I quite adored ‘Potting’ by Kasia Boddy, a history of the geranium from its early rarity and thus high class beginnings through its sensual teens (just think lips of geranium red) to a long history of bright colour and sturdy uprightness loved by some and despised by others. I was sad to hear William Morris was of the latter. We can’t all have gardens, we can’t all escape the dirty concrete city into a backyard or a summer home or a holiday trip. We can all have a geranium on the windowsill. The geranium through literature is a barometer not just of gender relations, but of class-inflected feelings (and judgments) about the city and the home. This was a brilliant exploration of the city through the popularity and use of a flower.

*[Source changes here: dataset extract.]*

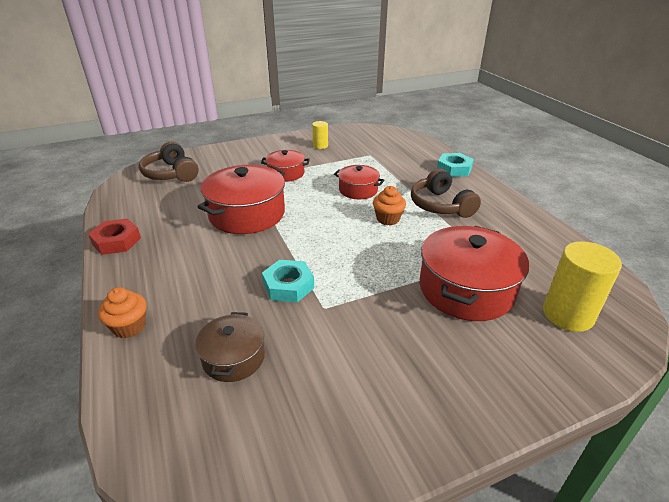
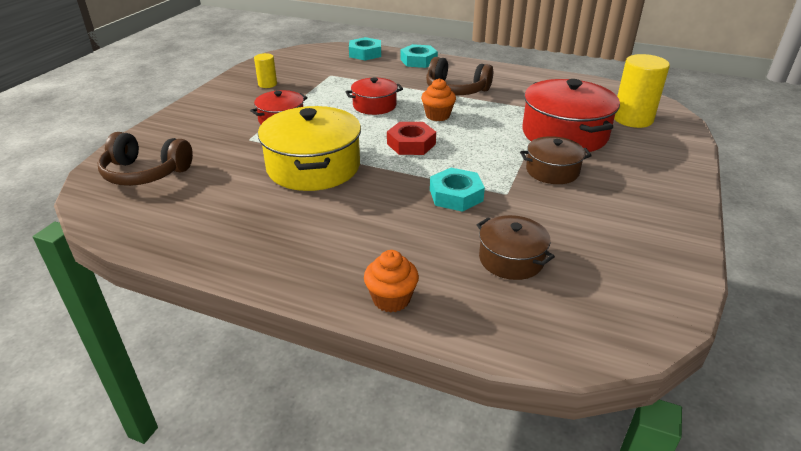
camera: 45 degrees left, 0 degrees up
(116, 241) = (222, 256): red nut -> red nut (411, 144)
(247, 214) = (313, 167): red pot -> yellow pot
(393, 313) = (552, 171): none -> brown pot
(423, 148) = (365, 53): none -> turquoise nut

The final essay on ‘Zigzagging’ by Mark W. Turner was also very powerful, a cry against the straight lines of City Beautiful and le Corbusier, the careful planning and rationalisations of the whole of life made possible by creating a perfectly rational environment. It is a celebration of the bent, the queer, the spontaneous, the unplanned, the poetic. It echoes Dart in some ways, but questions our adherence to that cannon (hurrah!), drawing instead on the glories and dangers of living itself, of cruising, of queerness, of encounter. I loved it, and the importance of the message and the passion of it were a good way to end the collection, as not all of the essays were quite up to that standard. There’s one about perfect coffee and donuts that name drops a stay in every cultural capital of the world…and it is dismissive of Effra Road here in Brixton. But never mind.

There is a lot to think about here, and it will change the way you see certain things. Geraniums at the very least.